These acts signal a pivotal shift away from traditional neoliberal economic policies towards a mission-driven approach in the new “geo-economic game”, as Prime Minister Anthony Albanese explained:

“This is not old-fashioned protectionism or isolationismit is the new competition … we must recognise that the partners we seek are moving to the beat of a new economic reality.”

Do these announcements (and an allocation in the federal budget) set up Australia and Queensland to be a credible host of COP31? How do these developments impact Australia’s cooperation with Asia and the Pacific?

Based on our analysis of these policies, we find Australia is engaging in what might be termed “koala-kangaroo” agenda—taking some leaps while not letting go of the old: Australia has made significant progress with policies and funding to accelerate its green energy transition. Yet several contradictions and omissions in these policies – particularly lack of fossil fuel phase-out, lack of energy efficiency ambitions, and increasing restrictiveness to cooperation with China (the world’s green technology leader) should be addressed to increase Australia’s credibility to transition rapidly to a low-carbon or zero-carbon future, particularly in Pacific countries suffering disproportionately from climate change.

Accordingly, we developed six recommended actions to accelerate a just green transition in Australia and the broader Asia-Pacific region:

  1. Develop framework for a just transition away from fossil fuels domestically
  2. Establish framework to incentivise energy efficiency gains
  3. Develop policy framework for accelerated reduction of fossil fuel exports
  4. Establish high-level bilateral dialogues for accelerated reduction of fossil fuel trade, for example Australia-China climate policy dialogue
  5. Improve domestic industrial competitiveness through better industry collaboration
  6. Position Australia as a leading regional knowledge partner in green energy transition

Key items of Australia’s green transition policies

The Future Made in Australia agenda

“The Future Made in Australia agenda is targeted to address the major structural and strategic challenges that the Australian economy faces.” It aims utilise government financial support to facilitate private investment in the public interest particularly in local manufacturing to support Australia’s Net Zero Transformation Stream.

As a part of the agenda, the Future Made in Australia Office has been established in the Department of Finance to support delivery of the Buy Australian Plan and actively support local industry take advantage of government purchasing opportunities.[9]

The federal budget allocated A$22.7 billion for 10 years to implement the Future Made in Australia Agenda. This includes A$11.4 billion for renewable energy (A$8 billion of which for hydrogen), A$8.71 billion for critical minerals, A$1.03 billion for quantum computing and geoscience, A$641 million for sustainable workforce training and A$189.2 million for attracting and enabling investment in renewables, including A$17.3m over four years to take action against greenwashing and enhance the sustainable finance framework (Figure 1). Approximately $700 million in the budget remains undisclosed.

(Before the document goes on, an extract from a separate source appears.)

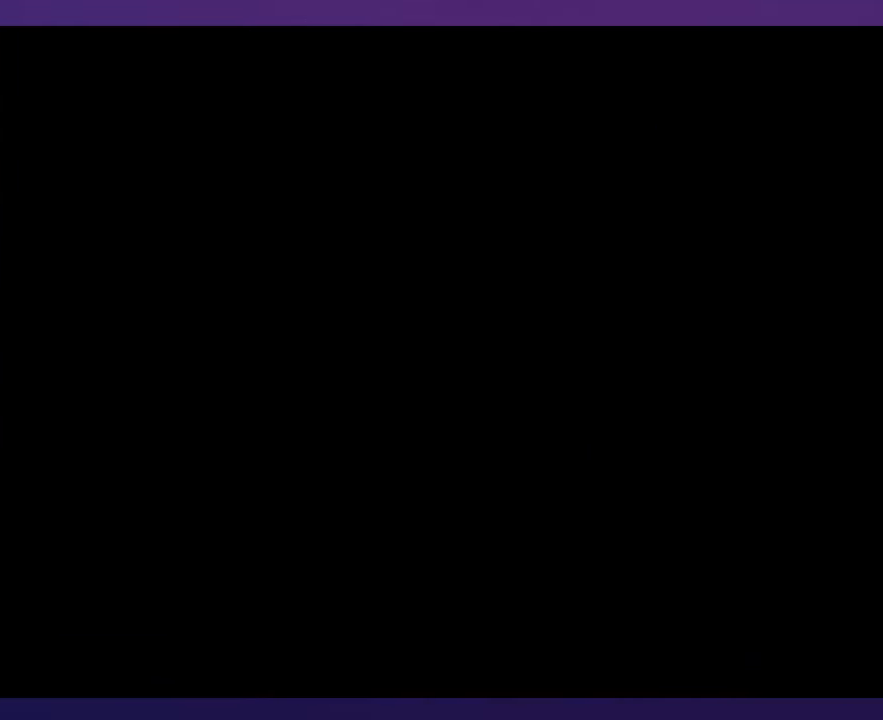
{"buttons": [], "events": []}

Figure 1: Budgets for Future made in Australia

Future Gas Strategy

The Future Gas Strategy published on May 9 “maps the Australian Government’s plan for how gas will support our economy’s transition to net zero in partnership with the world”. It is directed by – potentially contracting – six guiding principles, such as to support Australia’s emissions reduction goals and the commitment to explore new sources of gas driven to ensure energy security considerations. They further aim to support energy affordability and the energy security concerns of Australia’s trading partners, emphasising Australia’s reliability in partnerships.6

The Energy (Renewable Transformation and Jobs) Act 2024 and Clean Economy Jobs Act Queensland

On April 18, 2024, the government of Queensland, one of eight sub-national governments, issued The Energy (Renewable Transformation and Jobs) Act 2024, and the Clean Economy Jobs Act. Together, one of their major achievements is to set emission reduction and renewable energy targets for the Queensland (Queensland contributes 30 per cent of Australia’s emissions): The Energy Act “lays out a vision for Queensland’s energy future, provides a clear pathway to clean, reliable and affordable power for generations, and sets a target of 80 per cent renewable energy by 2035”.

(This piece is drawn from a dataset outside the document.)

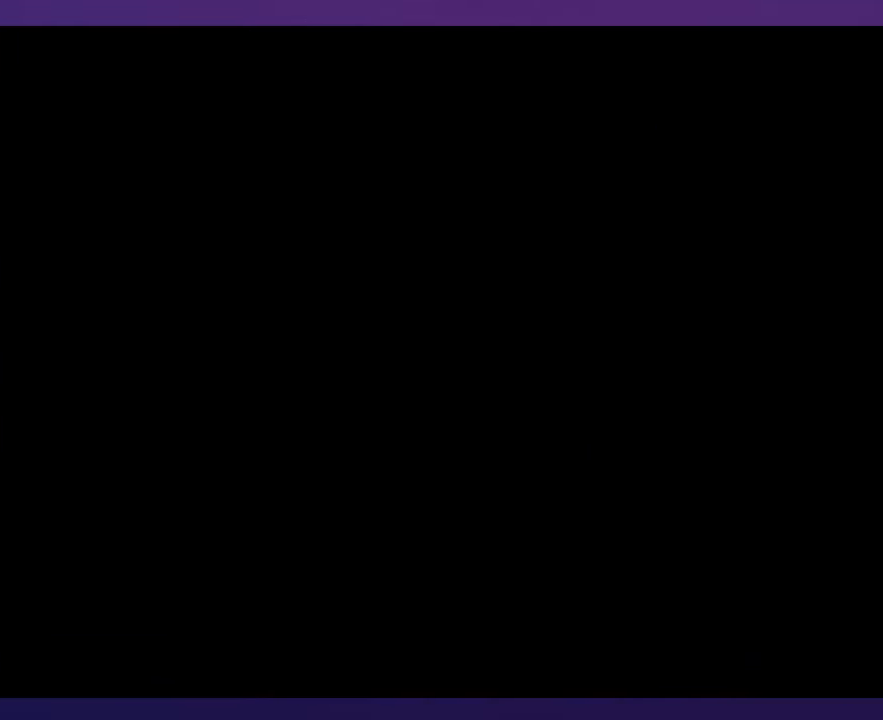
{"buttons": [], "events": []}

Queensland emissions reduction targetRenewable energy use
30 per cent below 2005 levels by 2030
75 per cent below 2005 levels by 2035
net zero emissions by 2050
50 per cent by 2030
70 per cent by 2032
80 per cent by 2035

Notably, Queensland has surpassed its 2030 emissions reduction target, achieving a 35 per cent reduction since 2005 according to the latest 2022 data.[10]

An important aspect of the Energy Act includes mandates for public ownership targets of energy assets, supported by reporting and review mechanisms for accountability. These targets are aimed at completion by 2035 and encompass:

  • at least 54 per centof generation assets
  • 100 per cent of transmission and distribution assets
  • and 100 per cent of deep storage assets

Another aspect of the Energy Act is the mandate to develop the Queensland SuperGrid Infrastructure Blueprint[11] to support transmission of electricity from production to consumption locations, which must outline:

  • potential renewable energy zones[12] across Queensland
  • proposed alternations to operations of government-owned coal-fired power stations

If a project fits the optimal infrastructure pathway outlined in the Blueprint, it can be designated a Priority Transmission Investment. Once designated, the Minister must instruct Powerlink, the state-owned utility company, to proceed with construction. This would be an extension of the Queensland Renewable Energy Zone Roadmap issued in March 2024 that aims to connect 22 GW of renewable energy to the grid.[13]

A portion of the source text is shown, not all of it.